Ses cavaliers le suivirent d'abord avec assez de résolution; mais les Anglais ayant fait une décharge générale qui abattit une cinquantaine d'hommes et de chevaux, les Mahrattes, craignant mille pièges, commencèrent leur retraite et abandonnèrent leur chef.
Corcoran courait le plus grand danger. Son cheval venait de tomber, frappa d'une balle à la tempe. Le maharajah fut précipité à terre, et sa tête rencontra un piquet de bois qui servait à tendre la toile des tentes. Le choc fut si rude et si douloureux, qu'il s'évanouit.
XXV
Corcoran et Louison forcent le blocus.
Dix minutes après, Corcoran reprit ses sens. Il sentit une chaude haleine sur son visage; il se souleva un peu sur un bras, mais avec précaution, de peur d'attirer l'attention des soldats anglais, et reconnut Louison.
C'était elle, en effet.
La tigresse avait deviné tout ce qui venait de se passer. Elle avait entendu le cri de guerre de Corcoran; elle avait vu la tentative des Mahrattes pour pénétrer dans le camp anglais, et leur fuite; elle connaissait trop Corcoran pour croire qu'il pouvait reculer. Elle avait donc cherché son ami, et l'avait trouvé évanoui à côté de son cheval mort.
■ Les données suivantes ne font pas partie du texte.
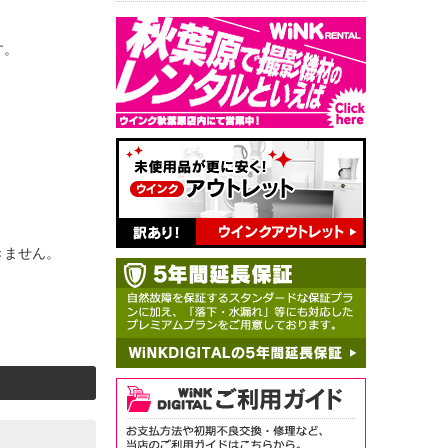
す。
きません。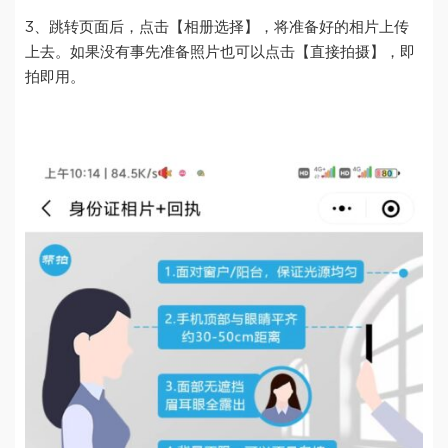
3、跳转页面后，点击【相册选择】，将准备好的相片上传
上去。如果没有事先准备照片也可以点击【直接拍摄】，即
拍即用。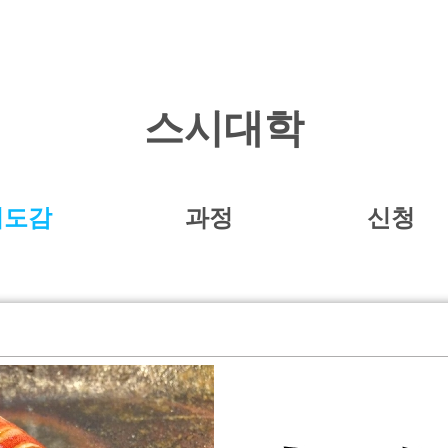
스시대학
시도감
과정
신청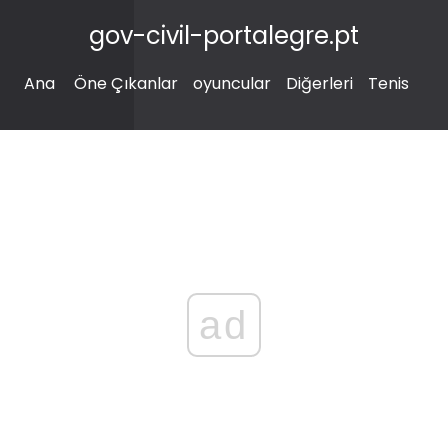
gov-civil-portalegre.pt
Ana
Öne Çıkanlar
oyuncular
Diğerleri
Tenis
ad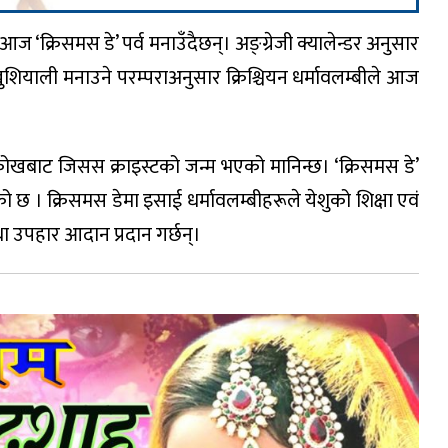
 ‘क्रिसमस डे’ पर्व मनाउँदैछन्। अङ्ग्रेजी क्यालेन्डर अनुसार
ुशियाली मनाउने परम्पराअनुसार क्रिश्चियन धर्मावलम्बीले आज
ोखबाट जिसस क्राइस्टको जन्म भएको मानिन्छ। ‘क्रिसमस डे’
 क्रिसमस डेमा इसाई धर्मावलम्बीहरूले येशुको शिक्षा एवं
था उपहार आदान प्रदान गर्छन्।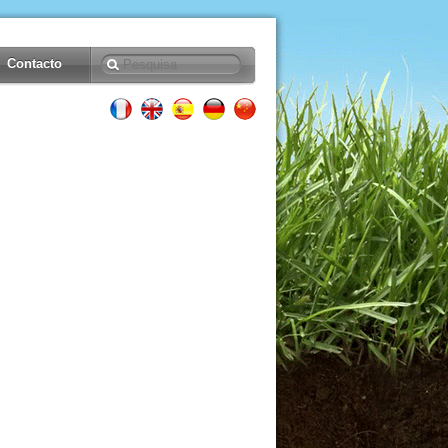
Contacto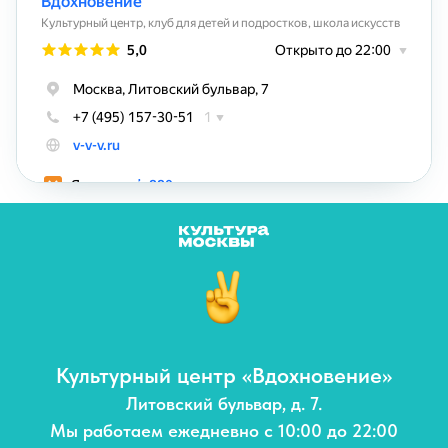
Культурный центр «Вдохновение»
Литовский бульвар, д. 7.
Мы работаем ежедневно с 10:00 до 22:00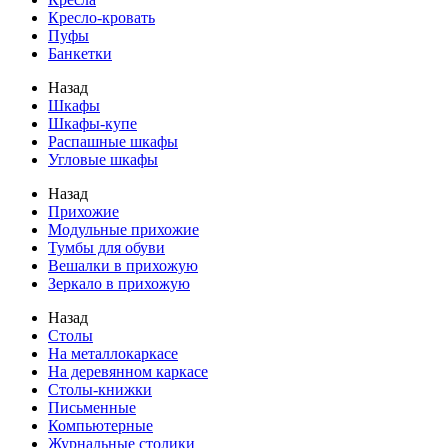
Кресло-кровать
Пуфы
Банкетки
Назад
Шкафы
Шкафы-купе
Распашные шкафы
Угловые шкафы
Назад
Прихожие
Модульные прихожие
Тумбы для обуви
Вешалки в прихожую
Зеркало в прихожую
Назад
Столы
На металлокаркасе
На деревянном каркасе
Столы-книжки
Письменные
Компьютерные
Журнальные столики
Elle aurait pu appeler au secours; elle avait bien trop d'esprit pour cela: elle se voyait entourée d'ennemis. Elle se contenta de lécher Corcoran jusqu'à ce qu'il revînt à lui; puis, lorsqu'il eut répondu à ses caresses, elle le prit avec ses dents au collet, le jeta sur son dos, comme une mère fait de son enfant, et, en trois ou quatre bonds, l'apporta aux pieds de Sita.
Dire l'étonnement et la joie de la belle Sita serait impossible: elle se jeta dans les bras de son époux sans pouvoir parler.